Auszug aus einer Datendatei

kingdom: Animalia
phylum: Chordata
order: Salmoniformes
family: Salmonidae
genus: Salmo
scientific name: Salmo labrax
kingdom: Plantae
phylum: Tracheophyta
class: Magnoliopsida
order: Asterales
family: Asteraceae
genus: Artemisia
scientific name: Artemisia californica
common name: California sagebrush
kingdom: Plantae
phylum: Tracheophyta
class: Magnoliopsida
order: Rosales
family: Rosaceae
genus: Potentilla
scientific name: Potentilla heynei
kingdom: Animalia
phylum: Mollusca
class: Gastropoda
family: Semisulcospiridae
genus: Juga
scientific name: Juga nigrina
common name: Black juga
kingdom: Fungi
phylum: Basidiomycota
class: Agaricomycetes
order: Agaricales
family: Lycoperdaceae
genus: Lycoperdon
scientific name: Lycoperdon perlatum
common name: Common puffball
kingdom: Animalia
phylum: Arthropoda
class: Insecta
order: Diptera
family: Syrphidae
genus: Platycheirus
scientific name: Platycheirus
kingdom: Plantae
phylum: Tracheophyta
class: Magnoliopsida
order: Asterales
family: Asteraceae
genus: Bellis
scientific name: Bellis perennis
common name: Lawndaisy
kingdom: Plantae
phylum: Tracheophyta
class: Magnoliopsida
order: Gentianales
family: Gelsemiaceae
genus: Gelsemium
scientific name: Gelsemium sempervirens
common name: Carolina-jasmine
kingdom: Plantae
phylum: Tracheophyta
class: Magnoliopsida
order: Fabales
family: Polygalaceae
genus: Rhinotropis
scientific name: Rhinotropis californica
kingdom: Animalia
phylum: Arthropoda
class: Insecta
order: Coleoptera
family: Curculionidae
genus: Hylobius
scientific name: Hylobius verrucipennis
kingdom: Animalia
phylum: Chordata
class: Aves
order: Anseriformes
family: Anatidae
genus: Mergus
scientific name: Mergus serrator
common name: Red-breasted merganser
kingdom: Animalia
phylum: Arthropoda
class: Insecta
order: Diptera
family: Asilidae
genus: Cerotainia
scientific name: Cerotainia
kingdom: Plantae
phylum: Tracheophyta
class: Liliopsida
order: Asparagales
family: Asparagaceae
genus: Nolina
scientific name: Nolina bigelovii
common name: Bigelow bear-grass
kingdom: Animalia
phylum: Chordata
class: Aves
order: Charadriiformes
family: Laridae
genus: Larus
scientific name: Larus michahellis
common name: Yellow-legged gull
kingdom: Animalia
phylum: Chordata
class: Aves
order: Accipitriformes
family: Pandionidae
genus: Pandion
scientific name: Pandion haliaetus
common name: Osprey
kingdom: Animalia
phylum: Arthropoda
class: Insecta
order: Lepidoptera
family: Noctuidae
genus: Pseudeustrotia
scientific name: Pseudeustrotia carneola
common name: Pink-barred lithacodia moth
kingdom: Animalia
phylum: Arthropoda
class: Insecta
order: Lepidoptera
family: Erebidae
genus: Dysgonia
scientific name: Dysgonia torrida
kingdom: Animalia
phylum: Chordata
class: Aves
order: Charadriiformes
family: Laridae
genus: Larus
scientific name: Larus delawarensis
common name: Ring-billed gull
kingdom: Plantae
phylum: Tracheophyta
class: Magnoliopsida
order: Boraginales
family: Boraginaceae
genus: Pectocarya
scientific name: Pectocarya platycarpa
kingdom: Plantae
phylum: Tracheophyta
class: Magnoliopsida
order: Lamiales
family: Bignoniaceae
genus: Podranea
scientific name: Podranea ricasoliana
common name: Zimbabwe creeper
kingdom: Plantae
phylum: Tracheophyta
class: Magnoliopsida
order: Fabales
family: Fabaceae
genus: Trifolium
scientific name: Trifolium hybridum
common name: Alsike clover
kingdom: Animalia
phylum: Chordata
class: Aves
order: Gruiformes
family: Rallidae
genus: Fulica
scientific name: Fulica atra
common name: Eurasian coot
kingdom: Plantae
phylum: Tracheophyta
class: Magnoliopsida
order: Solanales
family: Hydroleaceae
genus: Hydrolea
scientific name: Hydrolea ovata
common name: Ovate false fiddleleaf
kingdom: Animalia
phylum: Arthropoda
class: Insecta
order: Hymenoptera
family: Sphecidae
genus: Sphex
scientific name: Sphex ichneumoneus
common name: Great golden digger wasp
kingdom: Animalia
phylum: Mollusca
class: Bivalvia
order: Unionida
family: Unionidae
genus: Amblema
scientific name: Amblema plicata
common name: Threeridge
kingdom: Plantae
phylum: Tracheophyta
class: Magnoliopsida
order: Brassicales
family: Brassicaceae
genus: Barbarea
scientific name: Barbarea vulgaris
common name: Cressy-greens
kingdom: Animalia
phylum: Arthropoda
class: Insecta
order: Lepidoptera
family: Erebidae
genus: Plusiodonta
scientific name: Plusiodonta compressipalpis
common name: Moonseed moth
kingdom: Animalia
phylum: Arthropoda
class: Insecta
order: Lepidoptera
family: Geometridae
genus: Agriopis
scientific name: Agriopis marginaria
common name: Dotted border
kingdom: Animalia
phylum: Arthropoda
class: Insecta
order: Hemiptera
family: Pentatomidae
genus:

Die Aufgabe
Wandle bitte sämtliche Zeilen der Einträge oben in eine Markdown-Tabelle mit den Spalten „Nr“ für die fortlaufende Zeilennummer und „Zeile“ für den Zeilentext um. Leere Zeilen lässt du dabei aus.

Ergebnis
| Nr | Zeile |
|---|---|
| 1 | kingdom: Animalia |
| 2 | phylum: Chordata |
| 3 | order: Salmoniformes |
| 4 | family: Salmonidae |
| 5 | genus: Salmo |
| 6 | scientific name: Salmo labrax |
| 7 | kingdom: Plantae |
| 8 | phylum: Tracheophyta |
| 9 | class: Magnoliopsida |
| 10 | order: Asterales |
| 11 | family: Asteraceae |
| 12 | genus: Artemisia |
| 13 | scientific name: Artemisia californica |
| 14 | common name: California sagebrush |
| 15 | kingdom: Plantae |
| 16 | phylum: Tracheophyta |
| 17 | class: Magnoliopsida |
| 18 | order: Rosales |
| 19 | family: Rosaceae |
| 20 | genus: Potentilla |
| 21 | scientific name: Potentilla heynei |
| 22 | kingdom: Animalia |
| 23 | phylum: Mollusca |
| 24 | class: Gastropoda |
| 25 | family: Semisulcospiridae |
| 26 | genus: Juga |
| 27 | scientific name: Juga nigrina |
| 28 | common name: Black juga |
| 29 | kingdom: Fungi |
| 30 | phylum: Basidiomycota |
| 31 | class: Agaricomycetes |
| 32 | order: Agaricales |
| 33 | family: Lycoperdaceae |
| 34 | genus: Lycoperdon |
| 35 | scientific name: Lycoperdon perlatum |
| 36 | common name: Common puffball |
| 37 | kingdom: Animalia |
| 38 | phylum: Arthropoda |
| 39 | class: Insecta |
| 40 | order: Diptera |
| 41 | family: Syrphidae |
| 42 | genus: Platycheirus |
| 43 | scientific name: Platycheirus |
| 44 | kingdom: Plantae |
| 45 | phylum: Tracheophyta |
| 46 | class: Magnoliopsida |
| 47 | order: Asterales |
| 48 | family: Asteraceae |
| 49 | genus: Bellis |
| 50 | scientific name: Bellis perennis |
| 51 | common name: Lawndaisy |
| 52 | kingdom: Plantae |
| 53 | phylum: Tracheophyta |
| 54 | class: Magnoliopsida |
| 55 | order: Gentianales |
| 56 | family: Gelsemiaceae |
| 57 | genus: Gelsemium |
| 58 | scientific name: Gelsemium sempervirens |
| 59 | common name: Carolina-jasmine |
| 60 | kingdom: Plantae |
| 61 | phylum: Tracheophyta |
| 62 | class: Magnoliopsida |
| 63 | order: Fabales |
| 64 | family: Polygalaceae |
| 65 | genus: Rhinotropis |
| 66 | scientific name: Rhinotropis californica |
| 67 | kingdom: Animalia |
| 68 | phylum: Arthropoda |
| 69 | class: Insecta |
| 70 | order: Coleoptera |
| 71 | family: Curculionidae |
| 72 | genus: Hylobius |
| 73 | scientific name: Hylobius verrucipennis |
| 74 | kingdom: Animalia |
| 75 | phylum: Chordata |
| 76 | class: Aves |
| 77 | order: Anseriformes |
| 78 | family: Anatidae |
| 79 | genus: Mergus |
| 80 | scientific name: Mergus serrator |
| 81 | common name: Red-breasted merganser |
| 82 | kingdom: Animalia |
| 83 | phylum: Arthropoda |
| 84 | class: Insecta |
| 85 | order: Diptera |
| 86 | family: Asilidae |
| 87 | genus: Cerotainia |
| 88 | scientific name: Cerotainia |
| 89 | kingdom: Plantae |
| 90 | phylum: Tracheophyta |
| 91 | class: Liliopsida |
| 92 | order: Asparagales |
| 93 | family: Asparagaceae |
| 94 | genus: Nolina |
| 95 | scientific name: Nolina bigelovii |
| 96 | common name: Bigelow bear-grass |
| 97 | kingdom: Animalia |
| 98 | phylum: Chordata |
| 99 | class: Aves |
| 100 | order: Charadriiformes |
| 101 | family: Laridae |
| 102 | genus: Larus |
| 103 | scientific name: Larus michahellis |
| 104 | common name: Yellow-legged gull |
| 105 | kingdom: Animalia |
| 106 | phylum: Chordata |
| 107 | class: Aves |
| 108 | order: Accipitriformes |
| 109 | family: Pandionidae |
| 110 | genus: Pandion |
| 111 | scientific name: Pandion haliaetus |
| 112 | common name: Osprey |
| 113 | kingdom: Animalia |
| 114 | phylum: Arthropoda |
| 115 | class: Insecta |
| 116 | order: Lepidoptera |
| 117 | family: Noctuidae |
| 118 | genus: Pseudeustrotia |
| 119 | scientific name: Pseudeustrotia carneola |
| 120 | common name: Pink-barred lithacodia moth |
| 121 | kingdom: Animalia |
| 122 | phylum: Arthropoda |
| 123 | class: Insecta |
| 124 | order: Lepidoptera |
| 125 | family: Erebidae |
| 126 | genus: Dysgonia |
| 127 | scientific name: Dysgonia torrida |
| 128 | kingdom: Animalia |
| 129 | phylum: Chordata |
| 130 | class: Aves |
| 131 | order: Charadriiformes |
| 132 | family: Laridae |
| 133 | genus: Larus |
| 134 | scientific name: Larus delawarensis |
| 135 | common name: Ring-billed gull |
| 136 | kingdom: Plantae |
| 137 | phylum: Tracheophyta |
| 138 | class: Magnoliopsida |
| 139 | order: Boraginales |
| 140 | family: Boraginaceae |
| 141 | genus: Pectocarya |
| 142 | scientific name: Pectocarya platycarpa |
| 143 | kingdom: Plantae |
| 144 | phylum: Tracheophyta |
| 145 | class: Magnoliopsida |
| 146 | order: Lamiales |
| 147 | family: Bignoniaceae |
| 148 | genus: Podranea |
| 149 | scientific name: Podranea ricasoliana |
| 150 | common name: Zimbabwe creeper |
| 151 | kingdom: Plantae |
| 152 | phylum: Tracheophyta |
| 153 | class: Magnoliopsida |
| 154 | order: Fabales |
| 155 | family: Fabaceae |
| 156 | genus: Trifolium |
| 157 | scientific name: Trifolium hybridum |
| 158 | common name: Alsike clover |
| 159 | kingdom: Animalia |
| 160 | phylum: Chordata |
| 161 | class: Aves |
| 162 | order: Gruiformes |
| 163 | family: Rallidae |
| 164 | genus: Fulica |
| 165 | scientific name: Fulica atra |
| 166 | common name: Eurasian coot |
| 167 | kingdom: Plantae |
| 168 | phylum: Tracheophyta |
| 169 | class: Magnoliopsida |
| 170 | order: Solanales |
| 171 | family: Hydroleaceae |
| 172 | genus: Hydrolea |
| 173 | scientific name: Hydrolea ovata |
| 174 | common name: Ovate false fiddleleaf |
| 175 | kingdom: Animalia |
| 176 | phylum: Arthropoda |
| 177 | class: Insecta |
| 178 | order: Hymenoptera |
| 179 | family: Sphecidae |
| 180 | genus: Sphex |
| 181 | scientific name: Sphex ichneumoneus |
| 182 | common name: Great golden digger wasp |
| 183 | kingdom: Animalia |
| 184 | phylum: Mollusca |
| 185 | class: Bivalvia |
| 186 | order: Unionida |
| 187 | family: Unionidae |
| 188 | genus: Amblema |
| 189 | scientific name: Amblema plicata |
| 190 | common name: Threeridge |
| 191 | kingdom: Plantae |
| 192 | phylum: Tracheophyta |
| 193 | class: Magnoliopsida |
| 194 | order: Brassicales |
| 195 | family: Brassicaceae |
| 196 | genus: Barbarea |
| 197 | scientific name: Barbarea vulgaris |
| 198 | common name: Cressy-greens |
| 199 | kingdom: Animalia |
| 200 | phylum: Arthropoda |
| 201 | class: Insecta |
| 202 | order: Lepidoptera |
| 203 | family: Erebidae |
| 204 | genus: Plusiodonta |
| 205 | scientific name: Plusiodonta compressipalpis |
| 206 | common name: Moonseed moth |
| 207 | kingdom: Animalia |
| 208 | phylum: Arthropoda |
| 209 | class: Insecta |
| 210 | order: Lepidoptera |
| 211 | family: Geometridae |
| 212 | genus: Agriopis |
| 213 | scientific name: Agriopis marginaria |
| 214 | common name: Dotted border |
| 215 | kingdom: Animalia |
| 216 | phylum: Arthropoda |
| 217 | class: Insecta |
| 218 | order: Hemiptera |
| 219 | family: Pentatomidae |
| 220 | genus: |